On Sunday morning, my friend drove me to Mount View cemetery and helped me find the tombstone of what I should call at this point- my investigation. I stayed behind as I wanted to take more pictures and tour Galt/Cambridge, while Ben drove off to do more of his personal business. This meant I would have to eventually take the bus back to Kitchener.
The cemetery was beautifully landscaped; a marker indicated that the trees were donated by the Galt Horticulture Society in 1973.
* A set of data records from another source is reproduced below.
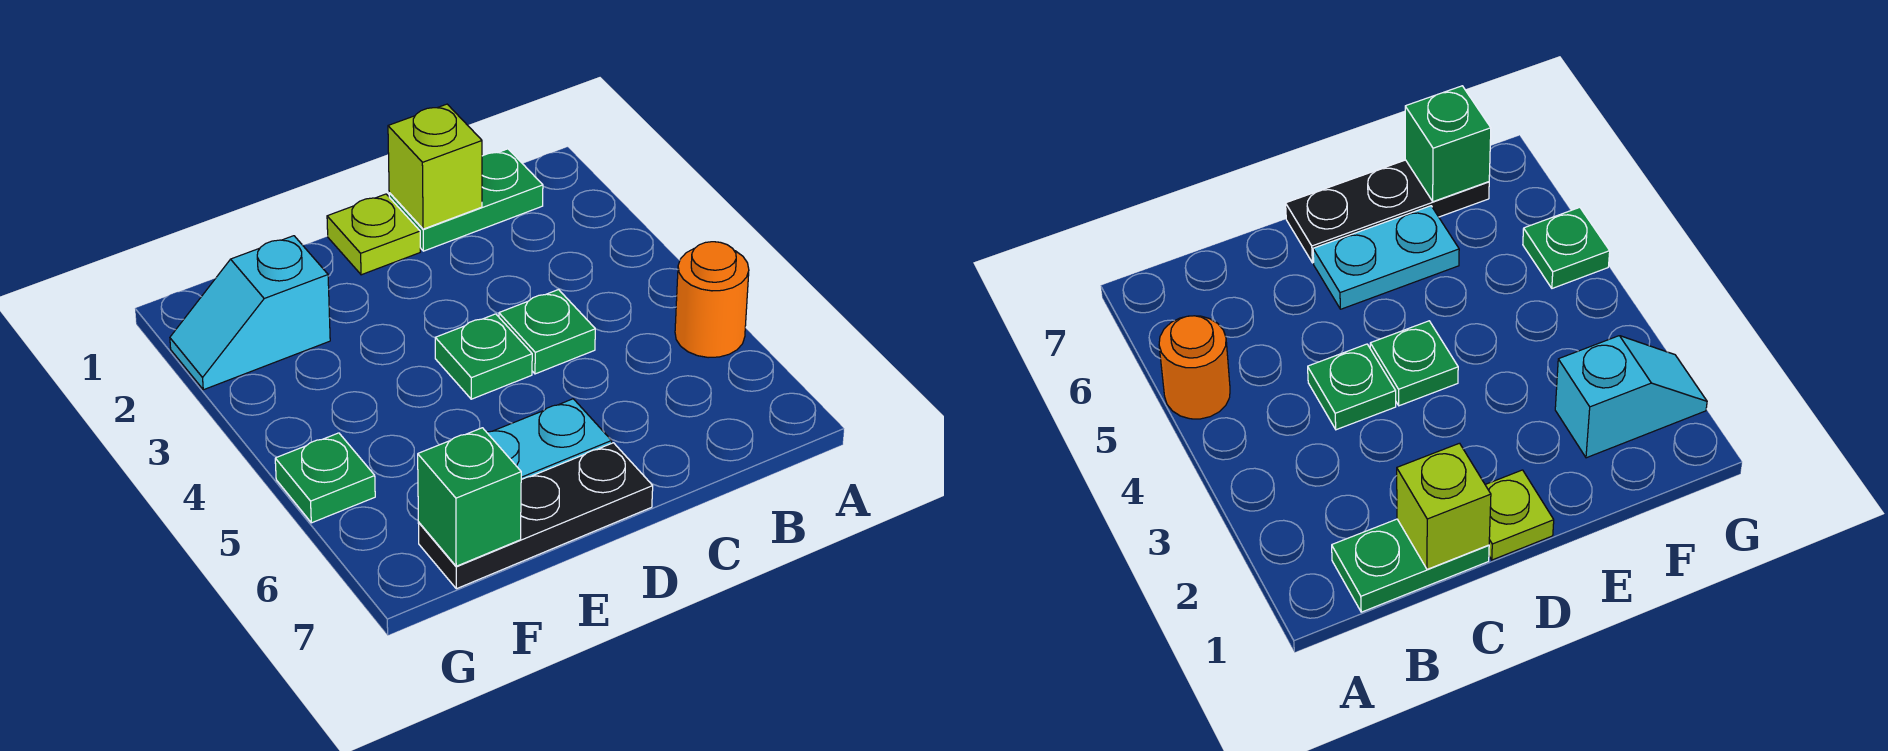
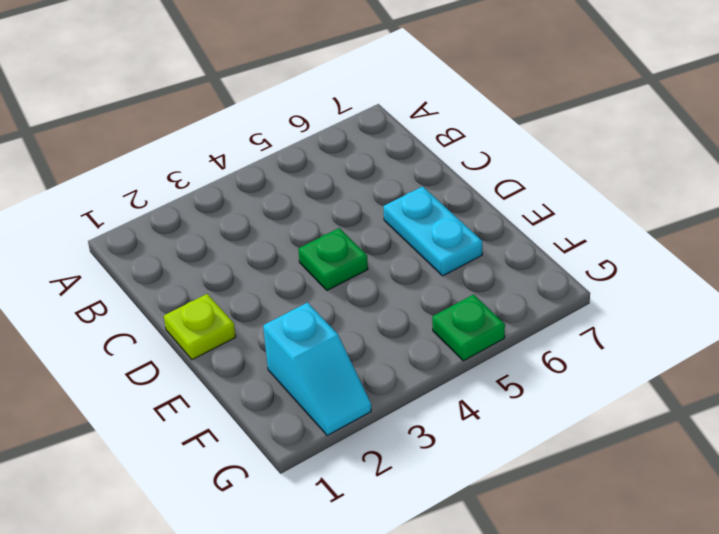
none -> orange round brick A5 level 1
none -> green plate B1:C1 level 1

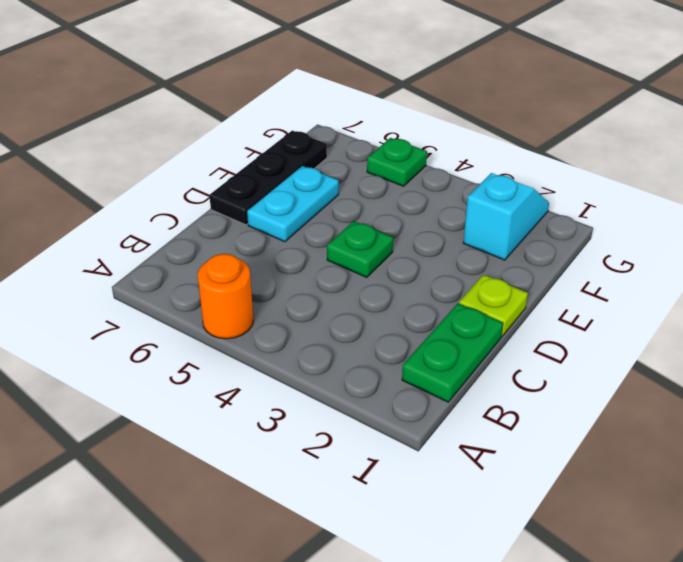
none -> green plate C4 level 1
none -> lime brick C1 level 2

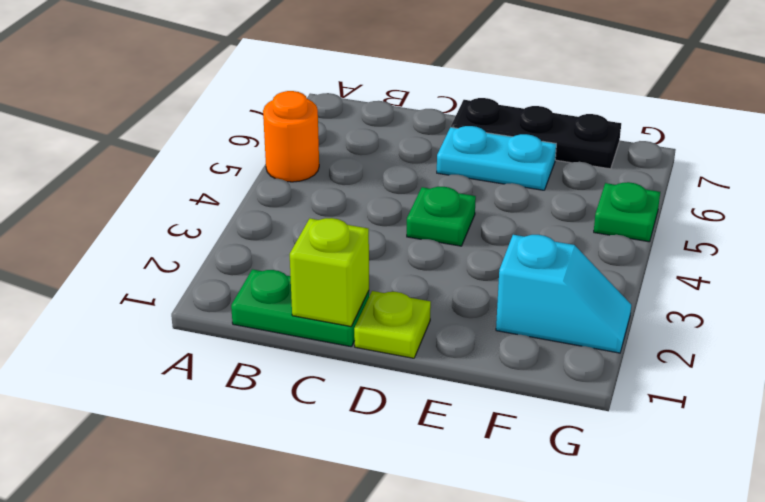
none -> green plate C4 level 1
none -> green brick F7 level 2

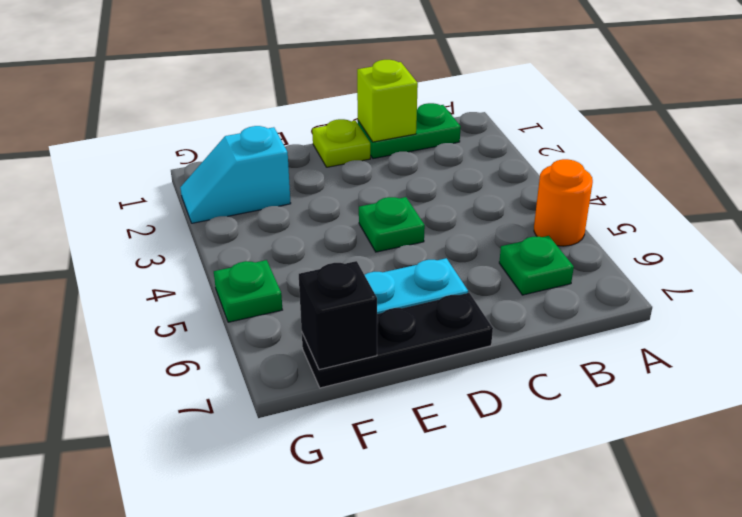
green plate B6 level 1 -> green plate C4 level 1
black brick F7 level 2 -> green brick F7 level 2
Below is the tombstone for John "Jack" Russell Dawson, 1886-1950, and his wife, Jessie G. Trusler, 1898-(blank). The Council Office for the Cemetery has no information on a death date for Jessie- only that she purchased the lot back in 1950. I need to query the local funeral home. The OGS, Waterloo Branch, book of tombstone inscriptions mentioned that Dawson was the recipient of the Veterans Cross, but I could not find any evidence of this award at the grave site. A plant of annual, yellow Marigolds graced the tombstone, so apparently there is family in attendance.
One of the pall bearers at Jack Dawson's funeral was Wilfred Watson. His tombstone is also at Mount View: Wilfred, "father", 1914-1976.
There were several grand-looking churches in the former city of Galt. The churches with their tall steeples straddle the Grand River which runs through the center of the city. The city was merged with the political districts of Preston and Hespeler about 1975 to form the city of Cambridge. Though you will not find the city of "Galt" on a modern map of Ontario, you will see several references to Galt around the city. Below is the Trinity Methodist Anglican Church in Cambridge, formerly Galt. Jack Dawson was an "adherent of the Wesley United Church" according to his obituary. Perhaps a reader will inform me how the church pictured here fits into the Methodist community of Cambrige.
Image: Trinity Anglican Methodist Church, Galt (Cambridge), Ontario Canada
I realize that this entry is agonizingly detailed for the casual reader. However, when someday I casually hand someone a book of my genealogy, I want them to have some idea of just what goes into the research behind the many names and dates of persons memorialized in the text. It's not just numbers.
Church Histories of Waterloo County, Ontario, Canada, before 1900 . Though not much help for the Dawson family who came to the area sometime after 1905, at least one of the churches listed at this web site was mentioned in this blog entry (Trinity Anglican).